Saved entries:
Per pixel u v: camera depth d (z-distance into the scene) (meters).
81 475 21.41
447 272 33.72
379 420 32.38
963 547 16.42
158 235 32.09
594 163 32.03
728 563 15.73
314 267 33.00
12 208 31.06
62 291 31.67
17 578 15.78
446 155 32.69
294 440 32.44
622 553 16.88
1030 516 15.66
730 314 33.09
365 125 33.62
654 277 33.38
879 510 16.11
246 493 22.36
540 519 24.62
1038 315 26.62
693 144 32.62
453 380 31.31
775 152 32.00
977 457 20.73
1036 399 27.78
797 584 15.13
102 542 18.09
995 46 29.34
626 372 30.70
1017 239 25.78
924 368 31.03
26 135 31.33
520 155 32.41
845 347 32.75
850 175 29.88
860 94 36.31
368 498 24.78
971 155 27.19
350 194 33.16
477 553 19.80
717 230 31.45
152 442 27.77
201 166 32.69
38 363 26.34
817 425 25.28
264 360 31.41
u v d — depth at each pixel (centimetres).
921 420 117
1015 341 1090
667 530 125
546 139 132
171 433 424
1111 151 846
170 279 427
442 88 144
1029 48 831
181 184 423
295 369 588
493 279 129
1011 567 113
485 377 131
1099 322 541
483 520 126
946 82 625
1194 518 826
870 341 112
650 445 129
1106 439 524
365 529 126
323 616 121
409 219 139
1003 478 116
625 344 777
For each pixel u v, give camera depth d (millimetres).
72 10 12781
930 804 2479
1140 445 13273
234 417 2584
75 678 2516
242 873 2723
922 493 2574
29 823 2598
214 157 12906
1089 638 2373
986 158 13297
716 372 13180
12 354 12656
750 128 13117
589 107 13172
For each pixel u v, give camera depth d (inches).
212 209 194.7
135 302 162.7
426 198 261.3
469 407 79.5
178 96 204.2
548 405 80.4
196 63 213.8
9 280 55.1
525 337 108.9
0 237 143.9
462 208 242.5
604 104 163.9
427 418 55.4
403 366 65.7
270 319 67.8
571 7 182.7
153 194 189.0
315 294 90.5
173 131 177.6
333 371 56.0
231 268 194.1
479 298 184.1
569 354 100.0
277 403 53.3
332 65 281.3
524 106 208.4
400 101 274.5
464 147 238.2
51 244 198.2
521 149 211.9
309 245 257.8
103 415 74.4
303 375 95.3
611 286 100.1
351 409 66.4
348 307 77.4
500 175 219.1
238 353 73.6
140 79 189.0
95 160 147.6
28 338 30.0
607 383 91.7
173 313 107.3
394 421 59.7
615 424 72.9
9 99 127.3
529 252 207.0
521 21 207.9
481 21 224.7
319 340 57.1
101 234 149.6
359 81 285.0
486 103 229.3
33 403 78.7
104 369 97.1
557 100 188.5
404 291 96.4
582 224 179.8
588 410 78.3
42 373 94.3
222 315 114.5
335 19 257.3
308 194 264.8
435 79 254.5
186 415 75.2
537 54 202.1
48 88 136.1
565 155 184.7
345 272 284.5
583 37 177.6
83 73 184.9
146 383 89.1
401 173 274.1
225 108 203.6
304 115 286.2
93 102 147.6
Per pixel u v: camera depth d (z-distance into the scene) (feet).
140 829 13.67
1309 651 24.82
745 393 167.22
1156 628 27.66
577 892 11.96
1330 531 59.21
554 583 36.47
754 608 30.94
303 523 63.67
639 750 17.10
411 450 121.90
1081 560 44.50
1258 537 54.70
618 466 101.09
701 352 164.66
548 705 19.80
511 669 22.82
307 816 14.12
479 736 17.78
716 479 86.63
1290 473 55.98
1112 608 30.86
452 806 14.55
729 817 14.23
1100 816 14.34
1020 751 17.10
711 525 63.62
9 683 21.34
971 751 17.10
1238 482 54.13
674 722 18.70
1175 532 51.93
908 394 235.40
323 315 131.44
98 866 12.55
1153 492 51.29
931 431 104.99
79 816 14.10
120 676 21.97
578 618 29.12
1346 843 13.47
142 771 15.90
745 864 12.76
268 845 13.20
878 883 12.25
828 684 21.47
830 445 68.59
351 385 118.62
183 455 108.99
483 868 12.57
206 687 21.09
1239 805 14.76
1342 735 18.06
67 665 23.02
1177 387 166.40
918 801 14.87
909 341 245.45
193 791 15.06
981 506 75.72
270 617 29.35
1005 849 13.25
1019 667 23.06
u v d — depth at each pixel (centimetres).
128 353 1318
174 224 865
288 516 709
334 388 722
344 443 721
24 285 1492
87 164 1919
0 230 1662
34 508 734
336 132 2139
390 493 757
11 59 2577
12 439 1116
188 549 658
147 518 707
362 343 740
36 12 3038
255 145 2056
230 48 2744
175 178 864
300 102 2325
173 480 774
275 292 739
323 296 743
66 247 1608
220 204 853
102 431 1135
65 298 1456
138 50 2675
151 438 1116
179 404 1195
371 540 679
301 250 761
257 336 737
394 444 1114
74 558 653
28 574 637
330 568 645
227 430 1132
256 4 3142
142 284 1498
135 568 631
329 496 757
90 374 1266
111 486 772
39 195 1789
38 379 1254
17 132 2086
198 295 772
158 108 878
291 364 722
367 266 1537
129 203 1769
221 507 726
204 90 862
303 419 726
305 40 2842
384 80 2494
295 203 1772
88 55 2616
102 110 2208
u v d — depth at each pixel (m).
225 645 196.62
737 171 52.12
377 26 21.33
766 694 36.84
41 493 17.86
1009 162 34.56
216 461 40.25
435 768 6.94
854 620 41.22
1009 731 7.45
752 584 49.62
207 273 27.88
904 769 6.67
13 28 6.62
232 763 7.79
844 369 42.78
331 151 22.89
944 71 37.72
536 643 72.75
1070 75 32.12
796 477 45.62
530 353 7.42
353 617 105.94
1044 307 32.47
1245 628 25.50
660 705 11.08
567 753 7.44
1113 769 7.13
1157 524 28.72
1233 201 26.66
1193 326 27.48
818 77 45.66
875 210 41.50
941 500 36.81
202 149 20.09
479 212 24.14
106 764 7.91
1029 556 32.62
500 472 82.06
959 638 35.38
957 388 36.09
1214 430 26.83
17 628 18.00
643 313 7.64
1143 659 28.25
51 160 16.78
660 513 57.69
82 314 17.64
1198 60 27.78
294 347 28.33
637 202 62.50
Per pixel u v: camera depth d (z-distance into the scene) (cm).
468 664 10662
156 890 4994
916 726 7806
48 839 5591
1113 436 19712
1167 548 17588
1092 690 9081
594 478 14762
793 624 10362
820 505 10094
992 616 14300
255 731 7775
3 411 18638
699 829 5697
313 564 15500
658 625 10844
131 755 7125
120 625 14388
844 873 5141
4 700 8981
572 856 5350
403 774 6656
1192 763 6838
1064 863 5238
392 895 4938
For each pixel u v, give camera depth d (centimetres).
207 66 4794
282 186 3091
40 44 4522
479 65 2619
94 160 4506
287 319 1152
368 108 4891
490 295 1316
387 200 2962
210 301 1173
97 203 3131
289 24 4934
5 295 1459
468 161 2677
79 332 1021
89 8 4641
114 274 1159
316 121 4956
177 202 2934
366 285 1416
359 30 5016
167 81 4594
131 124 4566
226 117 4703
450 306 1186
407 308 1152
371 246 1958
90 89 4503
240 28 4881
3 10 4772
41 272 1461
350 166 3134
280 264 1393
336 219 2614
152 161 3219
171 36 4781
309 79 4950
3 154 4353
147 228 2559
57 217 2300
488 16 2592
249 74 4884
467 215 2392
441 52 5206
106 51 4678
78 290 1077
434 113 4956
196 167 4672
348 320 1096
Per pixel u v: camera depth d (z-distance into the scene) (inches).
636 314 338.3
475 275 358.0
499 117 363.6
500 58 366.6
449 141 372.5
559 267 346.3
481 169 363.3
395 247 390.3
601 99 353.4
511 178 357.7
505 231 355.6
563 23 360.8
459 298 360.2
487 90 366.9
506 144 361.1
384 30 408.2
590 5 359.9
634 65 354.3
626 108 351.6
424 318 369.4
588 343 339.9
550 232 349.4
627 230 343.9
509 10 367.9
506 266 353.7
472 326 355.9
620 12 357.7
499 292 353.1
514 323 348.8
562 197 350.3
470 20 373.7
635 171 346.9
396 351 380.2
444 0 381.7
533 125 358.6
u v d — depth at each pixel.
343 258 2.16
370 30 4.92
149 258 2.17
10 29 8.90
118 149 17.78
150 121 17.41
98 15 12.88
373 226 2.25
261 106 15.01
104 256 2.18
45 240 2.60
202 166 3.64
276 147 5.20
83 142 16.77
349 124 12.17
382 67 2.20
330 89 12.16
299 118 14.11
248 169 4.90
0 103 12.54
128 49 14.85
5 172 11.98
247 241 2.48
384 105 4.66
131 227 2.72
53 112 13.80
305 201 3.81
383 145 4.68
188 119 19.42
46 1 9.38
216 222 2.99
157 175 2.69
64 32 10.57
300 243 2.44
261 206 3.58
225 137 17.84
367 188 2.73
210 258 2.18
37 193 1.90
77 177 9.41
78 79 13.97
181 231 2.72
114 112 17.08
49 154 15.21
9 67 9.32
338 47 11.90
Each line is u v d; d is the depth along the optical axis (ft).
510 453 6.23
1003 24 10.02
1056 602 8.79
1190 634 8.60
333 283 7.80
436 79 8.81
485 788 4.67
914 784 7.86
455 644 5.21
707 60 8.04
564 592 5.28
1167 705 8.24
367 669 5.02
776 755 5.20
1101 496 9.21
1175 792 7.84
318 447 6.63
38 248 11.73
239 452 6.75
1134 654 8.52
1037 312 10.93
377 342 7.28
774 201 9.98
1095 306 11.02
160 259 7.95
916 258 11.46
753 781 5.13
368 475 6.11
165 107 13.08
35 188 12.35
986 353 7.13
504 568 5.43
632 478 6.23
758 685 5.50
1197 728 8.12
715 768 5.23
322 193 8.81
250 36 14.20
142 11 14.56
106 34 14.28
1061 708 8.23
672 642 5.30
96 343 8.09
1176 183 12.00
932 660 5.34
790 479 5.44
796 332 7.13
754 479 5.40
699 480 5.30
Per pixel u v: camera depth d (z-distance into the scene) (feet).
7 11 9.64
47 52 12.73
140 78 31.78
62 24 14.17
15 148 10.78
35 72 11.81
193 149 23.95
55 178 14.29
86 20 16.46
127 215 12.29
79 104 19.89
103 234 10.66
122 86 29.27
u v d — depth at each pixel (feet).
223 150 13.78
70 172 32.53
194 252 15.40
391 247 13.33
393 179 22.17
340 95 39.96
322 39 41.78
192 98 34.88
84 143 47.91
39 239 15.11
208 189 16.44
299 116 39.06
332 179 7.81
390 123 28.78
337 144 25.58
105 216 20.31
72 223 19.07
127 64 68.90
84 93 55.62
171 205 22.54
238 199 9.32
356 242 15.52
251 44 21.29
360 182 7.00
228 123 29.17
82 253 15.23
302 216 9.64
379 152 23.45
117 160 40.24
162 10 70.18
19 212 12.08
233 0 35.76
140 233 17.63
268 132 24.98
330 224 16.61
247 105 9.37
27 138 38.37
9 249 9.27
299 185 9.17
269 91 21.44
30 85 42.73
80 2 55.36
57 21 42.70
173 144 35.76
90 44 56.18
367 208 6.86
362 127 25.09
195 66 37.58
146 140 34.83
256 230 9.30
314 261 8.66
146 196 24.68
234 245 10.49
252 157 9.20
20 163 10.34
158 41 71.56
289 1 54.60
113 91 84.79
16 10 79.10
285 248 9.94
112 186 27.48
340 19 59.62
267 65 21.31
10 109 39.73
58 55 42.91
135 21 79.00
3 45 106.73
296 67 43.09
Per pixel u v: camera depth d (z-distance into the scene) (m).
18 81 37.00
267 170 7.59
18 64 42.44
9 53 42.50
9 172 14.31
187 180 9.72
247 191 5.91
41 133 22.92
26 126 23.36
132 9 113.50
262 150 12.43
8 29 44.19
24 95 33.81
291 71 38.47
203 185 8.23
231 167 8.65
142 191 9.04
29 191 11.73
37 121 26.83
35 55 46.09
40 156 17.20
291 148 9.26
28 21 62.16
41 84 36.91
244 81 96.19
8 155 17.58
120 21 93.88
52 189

Directions: All that is wanted is an exact copy of the lines above from the one with "66 247 1608" through the one with "111 486 772", with both ends included.

Solution:
66 247 1608
220 204 853
102 431 1135
65 298 1456
138 50 2675
151 438 1116
179 404 1195
371 540 679
301 250 761
257 336 737
394 444 1114
74 558 653
28 574 637
330 568 645
227 430 1132
256 4 3142
142 284 1498
135 568 631
329 496 757
90 374 1266
111 486 772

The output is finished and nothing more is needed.